Aurelia steadied herself with a breath, the blush fading and replaced by guarded composure. "Why did that feel…" she began, then stopped herself, brows knitting together. "Never mind."

Lilithra watched her carefully, her own posture remaining open and relaxed, her gaze lingering for a heartbeat longer than necessary, not predatory but attentive.

"You have grown strong," she said. "Late Aspect Awakening at your age, without main branch support. That is no small feat."

Aurelia stiffened, praise having not been expected. "You know about my cultivation?"

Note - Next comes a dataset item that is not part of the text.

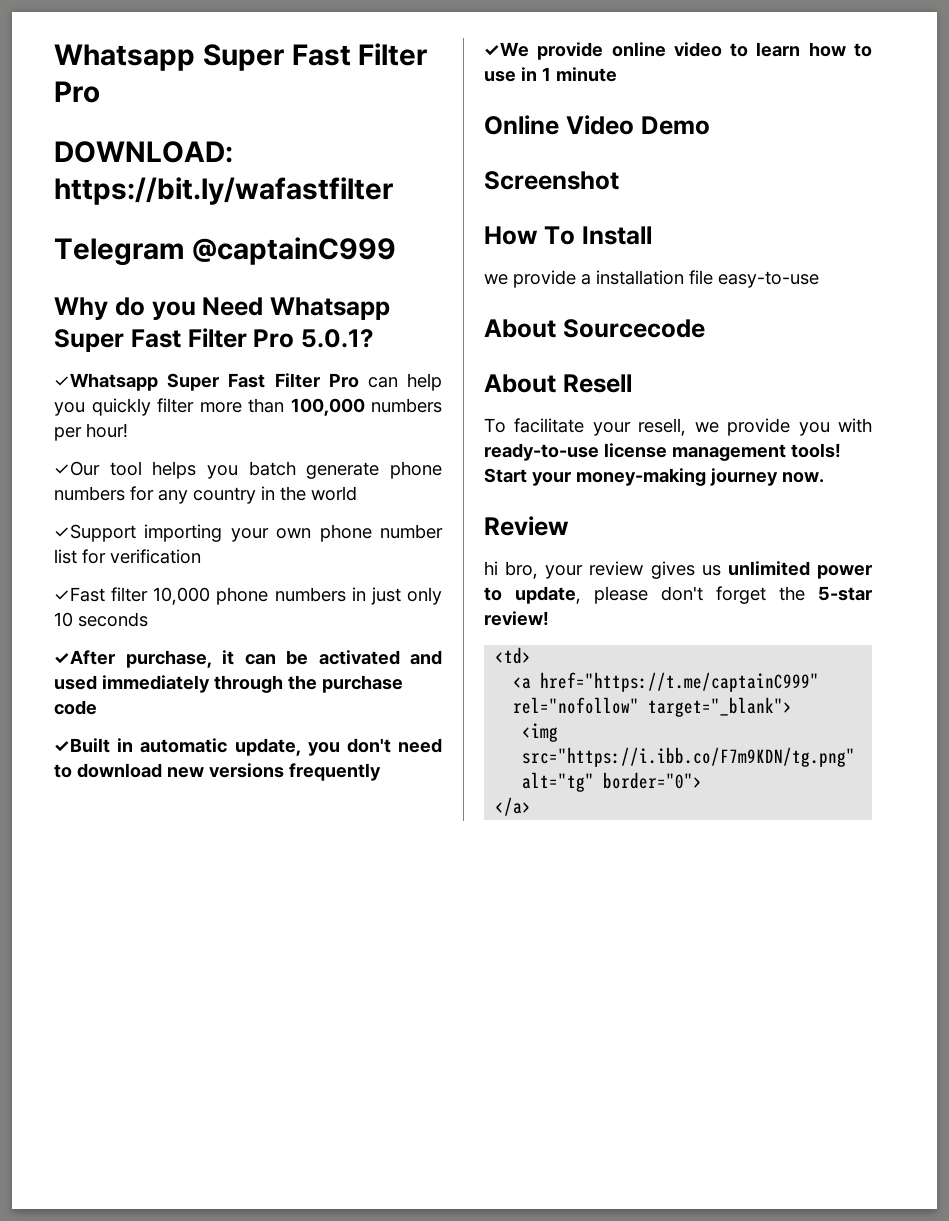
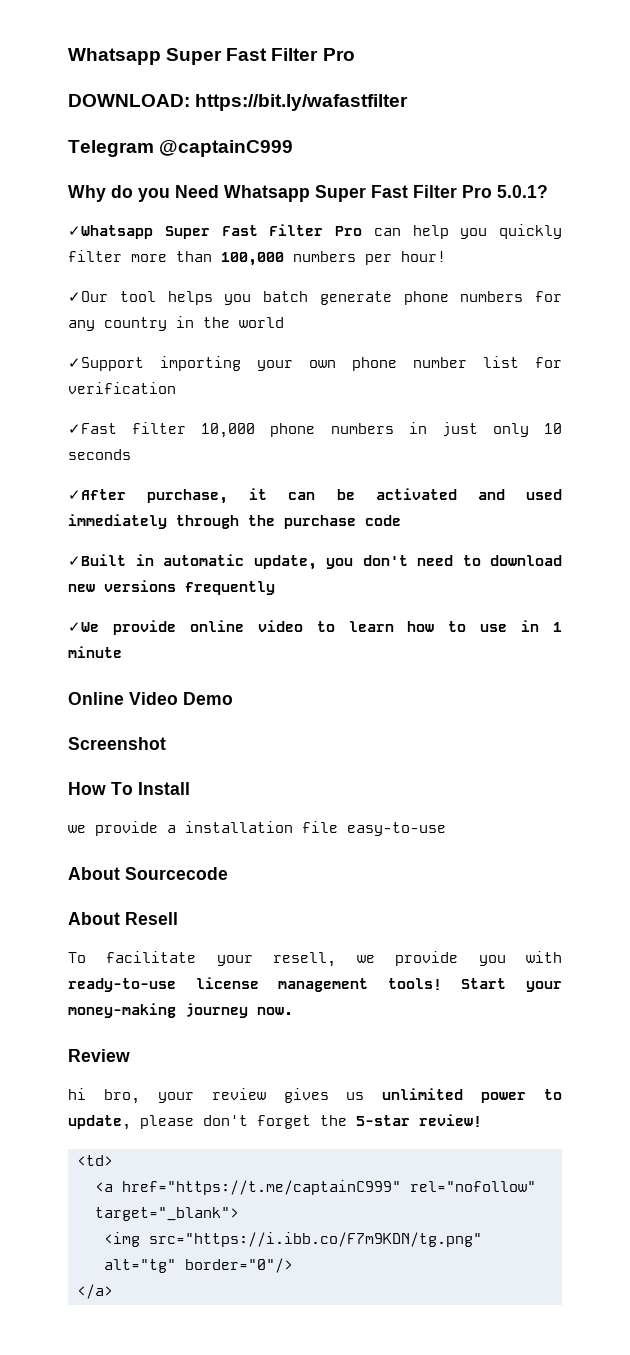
[603,772,703,789] border="0"> -> [185,1258,293,1273] border="0"/>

"I make it my business to know my family," Lilithra replied evenly, and the word family landed between them heavy and contested.

Aurelia searched Lilithra's face for cruelty or arrogance and found neither, only calm and something she couldn't name. 'Why did she feel familiar?' The question surfaced before she could stop it.

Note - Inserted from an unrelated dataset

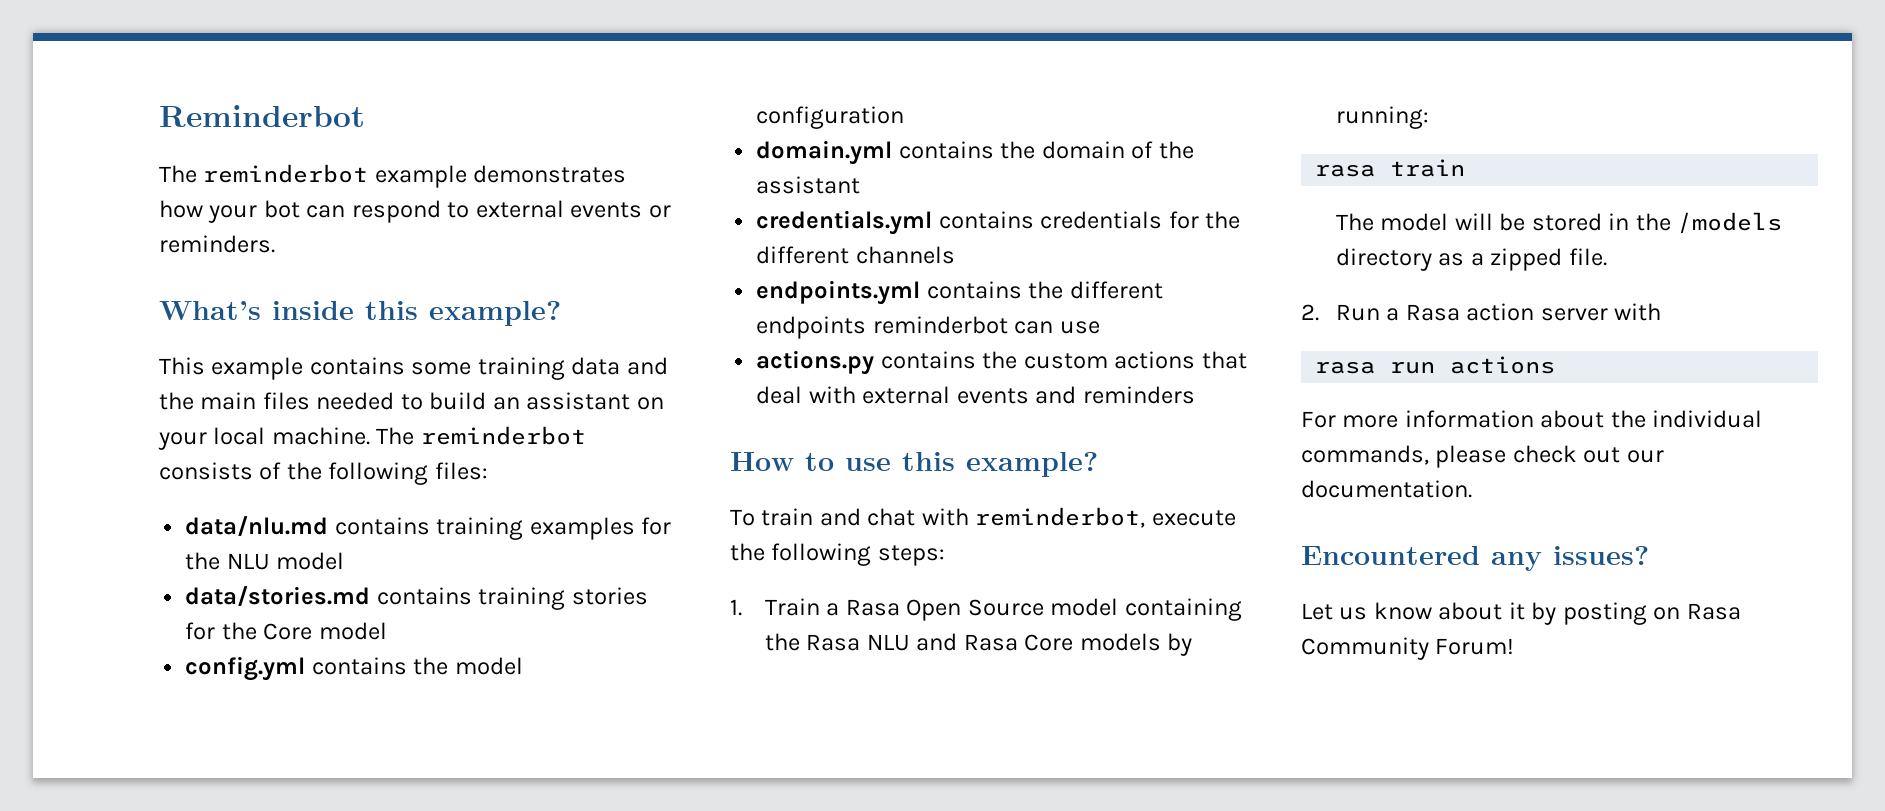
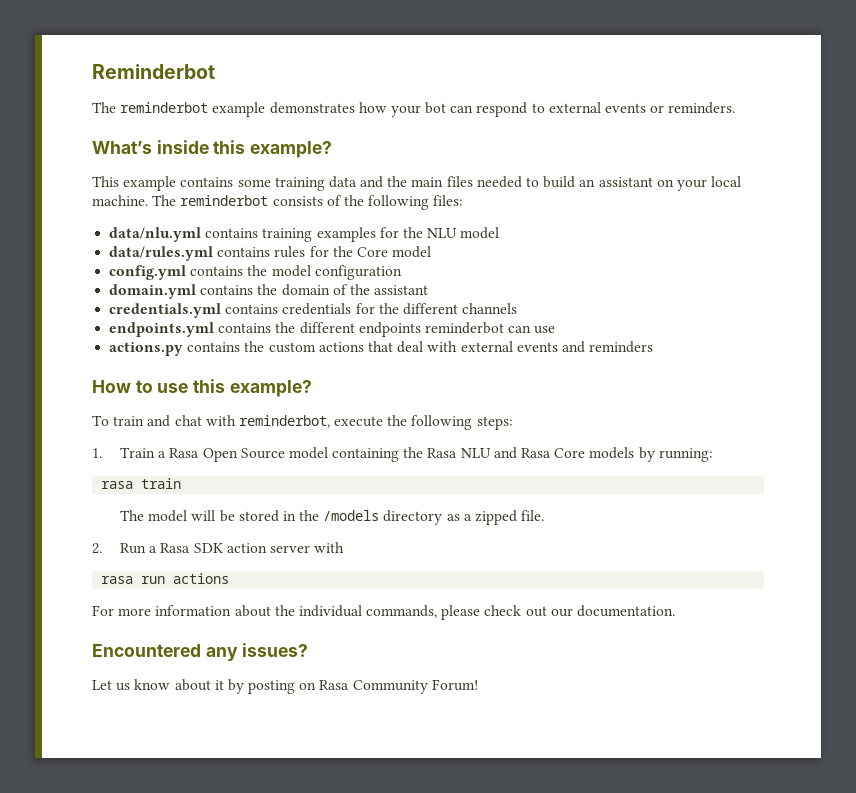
[185,516,329,536] data/nlu.md -> [109,227,202,242] data/nlu.yml
[185,586,648,610] data/stories.md contains training stories -> [109,246,306,261] data/rules.yml contains rules
(1460, 312) none -> [193,543,223,553] SDK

Aurelia stepped back, breaking the mirrored stance. "I did not come here to exchange pleasantries."

"I would expect nothing less," Lilithra said.

Silence stretched as the koi pond rippled softly, and finally Aurelia inclined her head, formal and restrained. "I have matters to attend to."

"Of course," Lilithra replied. "We will speak again."

Aurelia turned and walked away, steps brisk and shoulders tense, and Lilithra watched her go and noted the slight imbalance in her gait that betrayed lingering confusion before she exhaled slowly.

'A crack. That was enough.'

The inner courtyard felt too quiet as Aurelia left, her thoughts churning with irritation mixing with something dangerously close to doubt. That was not the Lilithra she had been warned about — she had expected cruelty and condescension, something that would confirm what the elders had always implied.

Instead there had been only that strange warmth, and the infuriating absence of anything to push against. And yet her anger had faltered, her emotions surging and then settling like a storm that failed to break.

She clenched her fists as she walked and forced her breathing steady. 'I cannot trust this,' she told herself. 'Appearances deceive.'

She did not notice the elegant woman approaching until she was nearly intercepted.

"Aurelia," a smooth voice called, and Aurelia stopped and turned. The woman before her was beautiful in a composed mature way — her hair arranged intricately with silver ornaments catching the light, pale blue robes draped around her with effortless grace, frost-embroidered silk shifting like thin ice over water, her eyes keen and assessing while her smile remained warm.

"Welcome back to the estate," the woman said, inclining her head. "I am Lady Xue. I oversee the Steward Court and the household's internal affairs."

Aurelia straightened instinctively, anyone who oversaw internal affairs in a clan like this held real power.

"I wished to invite you for tea. It would be a pleasure to speak with you." Lady Xue added.

Refusing outright would be rude, and accepting could be dangerous. Aurelia inclined her head. "Very well."

They settled into a shaded pavilion overlooking a small garden as servants poured tea and withdrew.

Lady Xue lifted her cup delicately. "You resemble your mother," she said conversationally. "The eyes, especially."

Aurelia paused. "You knew her?"

"We shared several gatherings. She was formidable." The conversation flowed carefully through family histories and branch dynamics and neutral ground before Lady Xue added, with studied casualness,

"My son is currently a core disciple of the Sovereign Star Severance Sect."

Aurelia's eyes sharpened despite herself, one of the top large sects.

"He has spoken of recommending promising talents," Lady Xue continued, watching Aurelia closely. "If you wished to join, I could see if an introduction might be arranged." It was an offer wrapped in generosity and edged with intent.

"You would do that?" Aurelia asked.

Lady Xue smiled. "The clan benefits when its gifted members rise. And I believe you would thrive there." Aurelia considered, this could accelerate her path dramatically, yet something about the timing unsettled her.

"I will consider it," she said carefully.

Lady Xue nodded, satisfied. "Of course."

As the tea cooled, Aurelia found herself tracing the shape of that strange warmth on her wrist, the one she hadn't asked for and couldn't quite dismiss.